An unlikely candidate to saving lives comes to mind when looking at the Gambian pouched rat. Almost blind, but with an extraordinarily strong sense of smell, these rats can detect the most minute odors that can lead to saving human lives.
With this unique sense of smell, these rats in rural Africa are being trained to detect land mines in Africa that are remnants of civil war. Being light enough to not trigger the mines, these rats can sweep over a minefield quicker and more effectively in two hours than the traditional 2-3 days through the human method of metal detectors.
Mine-laying became a common military practice in the late 1970s, and while thousands of mines may have been laid, very few were actually detonated during wars. In countries like Cambodia, mines that have been unaccounted for have have lead to 64,00 casualties since 1979, as well as 25,000 people living with amputations.

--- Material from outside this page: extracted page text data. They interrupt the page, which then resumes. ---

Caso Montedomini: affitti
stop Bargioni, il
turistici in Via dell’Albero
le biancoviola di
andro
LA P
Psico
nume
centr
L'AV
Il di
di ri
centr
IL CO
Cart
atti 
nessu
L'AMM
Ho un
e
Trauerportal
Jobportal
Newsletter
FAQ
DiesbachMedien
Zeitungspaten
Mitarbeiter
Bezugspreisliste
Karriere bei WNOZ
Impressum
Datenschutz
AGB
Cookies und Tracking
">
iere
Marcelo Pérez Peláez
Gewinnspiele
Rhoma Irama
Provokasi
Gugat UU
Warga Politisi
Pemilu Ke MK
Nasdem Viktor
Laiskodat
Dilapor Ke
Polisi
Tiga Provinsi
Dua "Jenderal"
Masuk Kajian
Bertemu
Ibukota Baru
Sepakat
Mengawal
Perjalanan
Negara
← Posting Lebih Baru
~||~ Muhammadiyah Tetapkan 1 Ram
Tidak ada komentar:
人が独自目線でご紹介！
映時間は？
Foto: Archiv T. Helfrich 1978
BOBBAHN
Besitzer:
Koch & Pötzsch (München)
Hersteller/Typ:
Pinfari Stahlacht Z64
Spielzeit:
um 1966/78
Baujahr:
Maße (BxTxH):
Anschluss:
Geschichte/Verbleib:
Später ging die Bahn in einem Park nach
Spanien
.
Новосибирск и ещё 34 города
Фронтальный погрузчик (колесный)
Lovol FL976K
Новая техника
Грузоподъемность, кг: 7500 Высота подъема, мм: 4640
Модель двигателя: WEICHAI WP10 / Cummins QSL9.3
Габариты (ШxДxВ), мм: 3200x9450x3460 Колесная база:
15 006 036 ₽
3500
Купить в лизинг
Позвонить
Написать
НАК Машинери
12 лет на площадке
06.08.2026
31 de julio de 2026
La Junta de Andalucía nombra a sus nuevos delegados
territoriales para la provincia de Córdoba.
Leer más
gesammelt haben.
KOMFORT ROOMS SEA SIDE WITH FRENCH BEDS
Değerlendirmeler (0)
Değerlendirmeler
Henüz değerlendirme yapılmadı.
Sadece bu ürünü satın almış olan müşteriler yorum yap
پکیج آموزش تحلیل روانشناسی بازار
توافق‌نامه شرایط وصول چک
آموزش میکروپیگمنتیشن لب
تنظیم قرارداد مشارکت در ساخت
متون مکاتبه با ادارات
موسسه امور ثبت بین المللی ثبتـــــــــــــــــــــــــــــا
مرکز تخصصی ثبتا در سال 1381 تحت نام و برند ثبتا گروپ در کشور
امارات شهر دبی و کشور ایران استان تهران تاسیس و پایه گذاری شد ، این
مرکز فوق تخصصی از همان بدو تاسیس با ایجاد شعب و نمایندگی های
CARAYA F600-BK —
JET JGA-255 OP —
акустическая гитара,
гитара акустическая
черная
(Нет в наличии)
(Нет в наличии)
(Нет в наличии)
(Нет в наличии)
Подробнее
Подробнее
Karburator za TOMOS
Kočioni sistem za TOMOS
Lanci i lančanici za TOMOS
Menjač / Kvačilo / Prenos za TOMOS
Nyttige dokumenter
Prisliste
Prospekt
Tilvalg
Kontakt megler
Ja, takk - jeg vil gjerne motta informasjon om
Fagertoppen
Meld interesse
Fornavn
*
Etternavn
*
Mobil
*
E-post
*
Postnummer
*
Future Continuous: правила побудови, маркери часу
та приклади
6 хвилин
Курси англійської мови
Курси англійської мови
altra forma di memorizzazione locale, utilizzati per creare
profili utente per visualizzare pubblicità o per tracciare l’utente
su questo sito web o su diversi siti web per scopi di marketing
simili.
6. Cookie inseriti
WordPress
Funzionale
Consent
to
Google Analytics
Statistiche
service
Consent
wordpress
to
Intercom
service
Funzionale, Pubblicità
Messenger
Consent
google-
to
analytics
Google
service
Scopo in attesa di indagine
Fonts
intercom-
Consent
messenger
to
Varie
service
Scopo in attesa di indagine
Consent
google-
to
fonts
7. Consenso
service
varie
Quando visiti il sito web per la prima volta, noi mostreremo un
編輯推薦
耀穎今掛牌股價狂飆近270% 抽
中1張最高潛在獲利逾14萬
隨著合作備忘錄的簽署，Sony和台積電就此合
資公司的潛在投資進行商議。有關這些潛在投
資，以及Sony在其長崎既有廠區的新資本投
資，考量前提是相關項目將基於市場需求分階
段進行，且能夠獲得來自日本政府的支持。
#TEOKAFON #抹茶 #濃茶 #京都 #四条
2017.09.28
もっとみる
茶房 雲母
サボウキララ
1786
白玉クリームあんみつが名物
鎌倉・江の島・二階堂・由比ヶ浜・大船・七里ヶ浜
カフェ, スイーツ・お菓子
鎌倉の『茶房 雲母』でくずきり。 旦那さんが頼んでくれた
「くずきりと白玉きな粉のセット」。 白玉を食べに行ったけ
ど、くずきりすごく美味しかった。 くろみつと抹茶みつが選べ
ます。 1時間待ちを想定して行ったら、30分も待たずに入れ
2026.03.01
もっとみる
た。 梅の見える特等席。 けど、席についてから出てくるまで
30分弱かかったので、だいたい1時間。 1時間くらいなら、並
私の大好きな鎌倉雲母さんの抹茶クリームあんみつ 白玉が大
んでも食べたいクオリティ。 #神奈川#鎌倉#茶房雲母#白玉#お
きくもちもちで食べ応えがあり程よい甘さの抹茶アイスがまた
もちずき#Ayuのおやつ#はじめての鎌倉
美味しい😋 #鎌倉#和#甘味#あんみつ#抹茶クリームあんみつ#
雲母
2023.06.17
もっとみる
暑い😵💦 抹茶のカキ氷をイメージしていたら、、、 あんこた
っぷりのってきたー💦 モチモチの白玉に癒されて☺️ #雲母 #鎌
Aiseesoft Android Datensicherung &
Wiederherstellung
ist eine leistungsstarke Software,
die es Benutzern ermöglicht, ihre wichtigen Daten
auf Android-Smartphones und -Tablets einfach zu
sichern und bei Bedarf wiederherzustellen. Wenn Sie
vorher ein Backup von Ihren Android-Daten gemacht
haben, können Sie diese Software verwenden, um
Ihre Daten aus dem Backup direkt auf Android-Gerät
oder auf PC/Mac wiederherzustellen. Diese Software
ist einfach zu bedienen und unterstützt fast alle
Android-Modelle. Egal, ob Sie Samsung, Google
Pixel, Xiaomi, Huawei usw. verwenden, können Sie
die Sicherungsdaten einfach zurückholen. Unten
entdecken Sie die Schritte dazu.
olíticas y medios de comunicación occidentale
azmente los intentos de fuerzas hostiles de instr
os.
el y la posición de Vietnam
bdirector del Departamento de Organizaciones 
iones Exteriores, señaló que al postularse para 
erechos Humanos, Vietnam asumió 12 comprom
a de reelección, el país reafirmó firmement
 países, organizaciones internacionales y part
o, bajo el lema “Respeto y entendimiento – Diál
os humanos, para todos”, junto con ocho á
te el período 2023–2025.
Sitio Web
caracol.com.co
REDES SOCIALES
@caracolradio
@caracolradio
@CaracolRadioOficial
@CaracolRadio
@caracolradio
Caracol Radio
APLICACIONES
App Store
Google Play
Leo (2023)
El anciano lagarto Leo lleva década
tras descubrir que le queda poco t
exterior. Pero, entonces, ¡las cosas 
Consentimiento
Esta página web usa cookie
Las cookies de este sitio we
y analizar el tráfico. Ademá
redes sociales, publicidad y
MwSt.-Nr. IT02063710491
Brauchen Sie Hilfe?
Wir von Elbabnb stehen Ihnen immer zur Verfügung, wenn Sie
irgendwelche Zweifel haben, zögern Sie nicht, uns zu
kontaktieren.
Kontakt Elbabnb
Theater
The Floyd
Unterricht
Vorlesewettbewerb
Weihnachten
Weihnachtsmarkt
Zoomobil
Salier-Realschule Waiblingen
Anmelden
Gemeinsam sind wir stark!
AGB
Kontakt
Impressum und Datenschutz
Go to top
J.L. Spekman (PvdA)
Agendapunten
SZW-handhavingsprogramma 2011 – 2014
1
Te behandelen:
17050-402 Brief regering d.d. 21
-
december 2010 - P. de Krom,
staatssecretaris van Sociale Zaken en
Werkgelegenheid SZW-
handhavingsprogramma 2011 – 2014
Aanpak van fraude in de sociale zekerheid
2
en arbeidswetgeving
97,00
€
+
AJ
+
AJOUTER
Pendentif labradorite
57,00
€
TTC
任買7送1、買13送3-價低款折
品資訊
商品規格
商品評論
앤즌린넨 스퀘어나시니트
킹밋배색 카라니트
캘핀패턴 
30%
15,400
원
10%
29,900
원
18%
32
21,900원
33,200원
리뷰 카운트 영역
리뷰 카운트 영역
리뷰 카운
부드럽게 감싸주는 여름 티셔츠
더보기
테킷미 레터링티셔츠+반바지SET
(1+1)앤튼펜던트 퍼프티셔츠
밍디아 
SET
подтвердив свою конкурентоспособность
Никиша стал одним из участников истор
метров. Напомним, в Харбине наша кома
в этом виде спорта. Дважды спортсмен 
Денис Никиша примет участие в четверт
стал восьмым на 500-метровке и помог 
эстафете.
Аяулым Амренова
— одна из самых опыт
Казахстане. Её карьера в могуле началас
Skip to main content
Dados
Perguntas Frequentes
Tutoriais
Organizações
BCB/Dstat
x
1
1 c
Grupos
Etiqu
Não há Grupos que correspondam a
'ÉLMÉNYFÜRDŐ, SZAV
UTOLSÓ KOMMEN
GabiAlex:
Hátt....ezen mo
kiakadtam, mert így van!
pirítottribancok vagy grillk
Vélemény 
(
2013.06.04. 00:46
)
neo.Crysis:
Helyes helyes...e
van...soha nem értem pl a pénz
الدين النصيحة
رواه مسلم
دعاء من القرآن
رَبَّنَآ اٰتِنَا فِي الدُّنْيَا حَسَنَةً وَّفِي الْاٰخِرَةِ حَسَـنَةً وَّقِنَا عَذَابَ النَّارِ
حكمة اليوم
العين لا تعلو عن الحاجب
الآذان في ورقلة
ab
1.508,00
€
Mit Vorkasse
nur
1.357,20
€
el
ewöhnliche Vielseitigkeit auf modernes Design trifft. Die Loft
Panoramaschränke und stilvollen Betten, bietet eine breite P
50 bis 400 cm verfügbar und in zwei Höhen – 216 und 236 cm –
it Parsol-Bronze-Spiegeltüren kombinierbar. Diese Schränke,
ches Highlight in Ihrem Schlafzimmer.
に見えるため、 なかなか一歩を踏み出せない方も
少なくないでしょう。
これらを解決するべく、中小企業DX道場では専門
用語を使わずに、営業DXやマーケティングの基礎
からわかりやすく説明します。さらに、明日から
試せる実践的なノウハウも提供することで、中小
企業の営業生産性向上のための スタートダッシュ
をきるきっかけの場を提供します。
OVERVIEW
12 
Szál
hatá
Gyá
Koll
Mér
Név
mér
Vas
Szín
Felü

As land mines are a hidden threat, they pose a danger to unsuspecting passersby; children on their way to school, and men and women just doing their daily tasks, can all be susceptible to this realistic terror. This is why training the Gambian rats is so useful and important to these rural areas.
With this keen sense of smell, researchers have found that they can not only detect the minute smells of land mines, but can also detect diseases like tuberculosis faster and cheaper than with a laboratory microscope. The rats are able to do this by smelling the bacteria that lives within an infected person.
This amazing realization has saved thousands of dollars for developing countries as the World Health Organization’s current endorsed detection machinery, which costs $17,000 with each individual test requiring $17 for equipment.
Studies have recently suggested that the Gambian pouched rat can do even better. With its keen, sensitive sense of smell and ability to be trained, the future possibilities for the functionality of this amazing animal are astounding.